Start of DOCUMENT TEXT

Below, we’ve used some examples to show how these apply.

First-time buyer on a property purchase of £525,000

First-time buyer relief is now lost on property purchases of over £500,000 so standard home mover rates apply.

  1. 0-£125,000: £0
  2. £125,000-£250,000: 2pc on £125,000 totalling £2,500
  3. £250,000-£525,000: 5pc on £275,000 totalling £13,750

Total stamp duty owed: £16,250

Home-mover on a property purchase of £1,250,000

  1. 0-£125,000: £0
  2. £125,000-£250,000: 2pc on £125,000 totalling £2,500
  3. £250,000-£925,000: 5pc on £675,000 totalling £33,750
  4. £925,000-£1,250,000: 10pc × £325,000 totalling £32,500

Total stamp duty owed: £68,750

Second home purchase on a property purchase of £1,250,000

  1. 0-£125,000: 5pc × £125,000 totalling £6,250
  2. £125,000-£250,000: 7pc × £125,000 totalling £8,750
  3. £250,000-£925,000: 10pc × £675,000 totalling £67,500
  4. £925,000-£1,250,000: 15pc × £325,000 totalling £48,750

Total stamp duty owed: £131,250

Who is eligible for exemptions?

Stamp duty is paid by nearly all residential property buyers purchasing homes worth more than £125,000. These rates are different for first-time buyers, who pay stamp duty on homes worth more than £300,000.

However, there are exceptions. You won’t pay stamp duty if:

  • You inherit a property in a will – even if you’re taking on an outstanding mortgage. However, you may need to pay inheritance tax, and inheriting a property (or even a portion of a property) will mean you lose your first-time buyer status if you buy a property at a later date.
  • Property ownership is transferred due separation or divorce.
  • You buy a freehold property for less than £40,000

You can find more information about exemptions on the government website.

Stamp Duty Land Tax relief

As stated by HMRC, certain transactions qualify for Stamp Duty Land Tax relief reducing the amount of tax you have to pay, including:

  • First-time buyers
  • Employers buying an employee’s home
  • Transfer of property between companies
  • Right to Buy properties

Prior to June 2024, multiple dwellings relief (MDR) could be claimed when purchasing multiple residential properties in a single transaction. However, this relief has now been abolished, apart from transactions where:

  • Contracts were exchanged on or before 6 March 2024
  • Contracts were substantially performed before 1 June 2024
  • Contracts complete before 1 June 2024.

Stamp duty FAQs

When do you have to pay stamp duty?

Stamp duty has to be paid within 14 days of completing a house purchase, and it will often be handled by your solicitor or conveyancer – but you can do it yourself.

If you fail to submit the return and pay within the time frame, you may face penalties from HMRC; the tax authority will charge £100 for returns that are up to three months late, and £200 if the return is later. This is in addition to a tax-based penalty, which varies depending on how much tax is owed and how late the payment is.

This means you need to make sure your budget includes the amount you will owe when working out your total costs for the purchase and move.

You can include stamp duty costs as part of your mortgage borrowing and pay for it that way, but it will incur additional interest.

How do you pay stamp duty?

Your solicitor should be able to either help you arrange the stamp duty payment, or just make the transaction on your behalf.

If you have a lawyer or conveyancer acting for you, they can submit the stamp duty return online, but if you are managing it yourself it needs to be done via a paper form. You can order the form you need – SDLT1 – online or by calling HMRC.

The Government advises against sending any other correspondence with the form as it may delay the processing.

End of DOCUMENT TEXT

_WHAT YOU NEED TO DO_
Please extract the stamp duty text from "First-time buyer on" up to and including "mover rates apply.", copying it word for word. The rows aren't needed for this.

Start of DATASET RECORDS

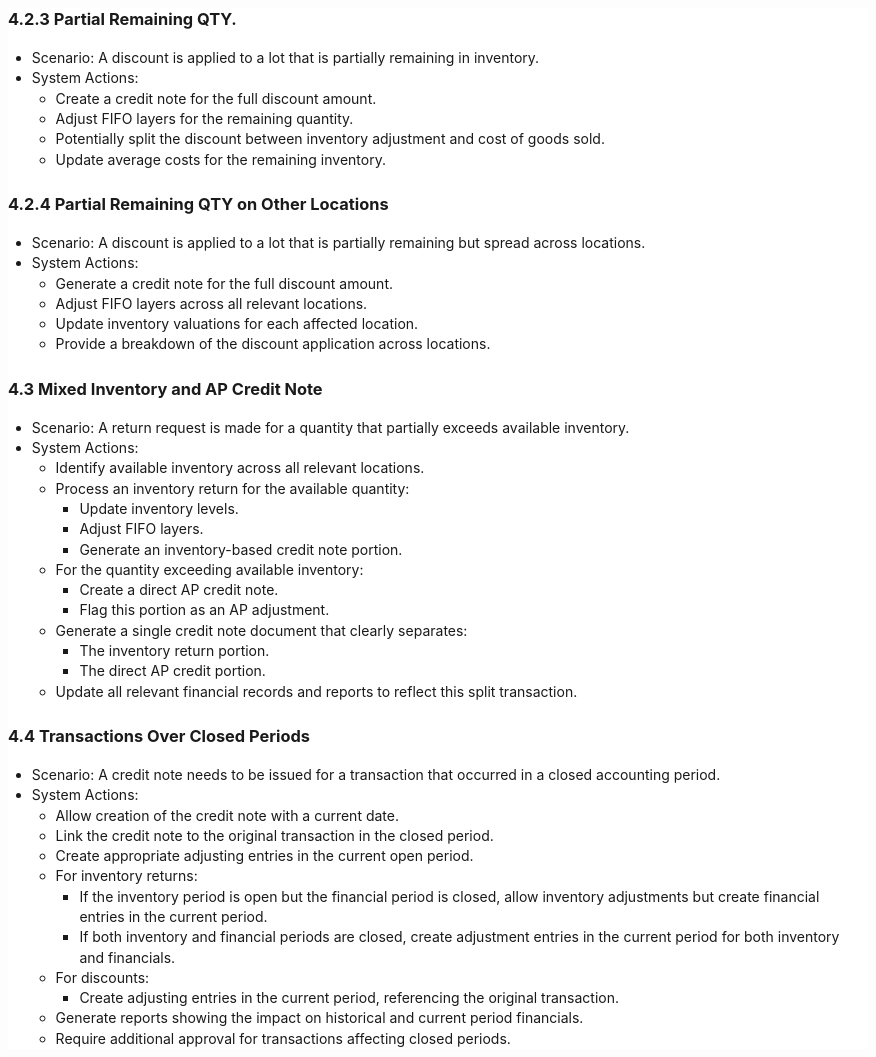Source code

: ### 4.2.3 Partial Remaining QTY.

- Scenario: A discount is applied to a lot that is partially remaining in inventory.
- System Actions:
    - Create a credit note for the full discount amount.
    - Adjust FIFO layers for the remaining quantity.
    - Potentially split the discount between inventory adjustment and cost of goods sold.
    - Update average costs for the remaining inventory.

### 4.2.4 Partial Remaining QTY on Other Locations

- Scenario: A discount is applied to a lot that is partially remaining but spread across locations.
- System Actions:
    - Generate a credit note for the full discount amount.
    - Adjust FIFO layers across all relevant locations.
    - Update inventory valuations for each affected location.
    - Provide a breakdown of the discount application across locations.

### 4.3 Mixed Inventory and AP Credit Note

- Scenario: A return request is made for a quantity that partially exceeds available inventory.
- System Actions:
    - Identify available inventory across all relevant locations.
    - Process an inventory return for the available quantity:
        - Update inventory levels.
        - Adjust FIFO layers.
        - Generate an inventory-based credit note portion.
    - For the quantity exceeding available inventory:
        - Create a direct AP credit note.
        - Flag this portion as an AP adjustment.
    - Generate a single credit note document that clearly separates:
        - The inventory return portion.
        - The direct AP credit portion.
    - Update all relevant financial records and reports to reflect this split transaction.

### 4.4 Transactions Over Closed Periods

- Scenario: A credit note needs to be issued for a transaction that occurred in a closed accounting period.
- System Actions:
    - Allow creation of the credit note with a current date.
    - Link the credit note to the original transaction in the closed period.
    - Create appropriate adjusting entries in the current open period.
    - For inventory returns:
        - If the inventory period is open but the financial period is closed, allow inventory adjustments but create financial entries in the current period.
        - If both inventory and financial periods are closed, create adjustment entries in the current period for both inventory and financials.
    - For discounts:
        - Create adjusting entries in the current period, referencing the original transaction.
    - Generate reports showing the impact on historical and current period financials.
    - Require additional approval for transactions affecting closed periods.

End of DATASET RECORDS
Start of DATASET RECORDS

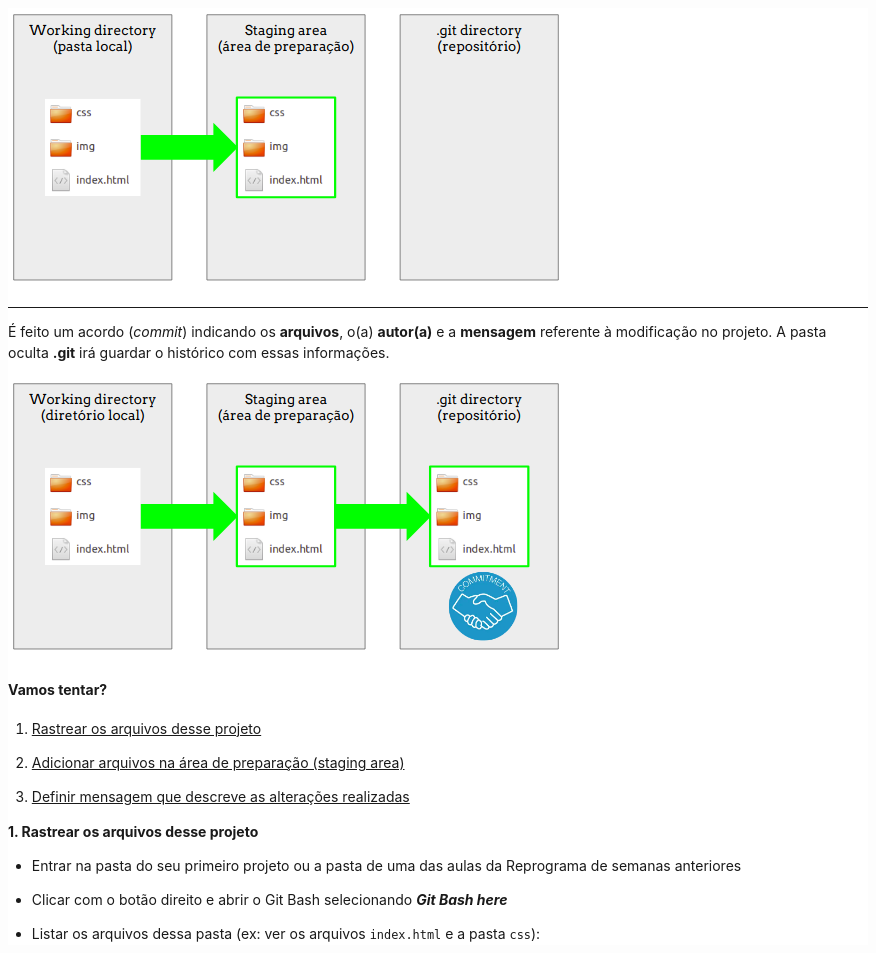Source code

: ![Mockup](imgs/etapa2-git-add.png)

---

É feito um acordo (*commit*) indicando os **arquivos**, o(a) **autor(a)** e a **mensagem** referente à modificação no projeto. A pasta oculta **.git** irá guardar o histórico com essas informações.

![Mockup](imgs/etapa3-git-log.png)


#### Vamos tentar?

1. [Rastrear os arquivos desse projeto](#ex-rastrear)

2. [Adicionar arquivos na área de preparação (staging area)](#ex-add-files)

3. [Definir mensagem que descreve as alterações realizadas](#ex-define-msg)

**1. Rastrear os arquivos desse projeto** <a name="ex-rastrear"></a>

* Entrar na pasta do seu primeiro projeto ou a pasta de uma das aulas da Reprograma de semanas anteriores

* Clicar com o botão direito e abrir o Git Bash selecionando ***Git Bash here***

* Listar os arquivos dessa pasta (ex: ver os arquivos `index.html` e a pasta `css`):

End of DATASET RECORDS

_OUTPUT BELOW_
First-time buyer on a property purchase of £525,000

First-time buyer relief is now lost on property purchases of over £500,000 so standard home mover rates apply.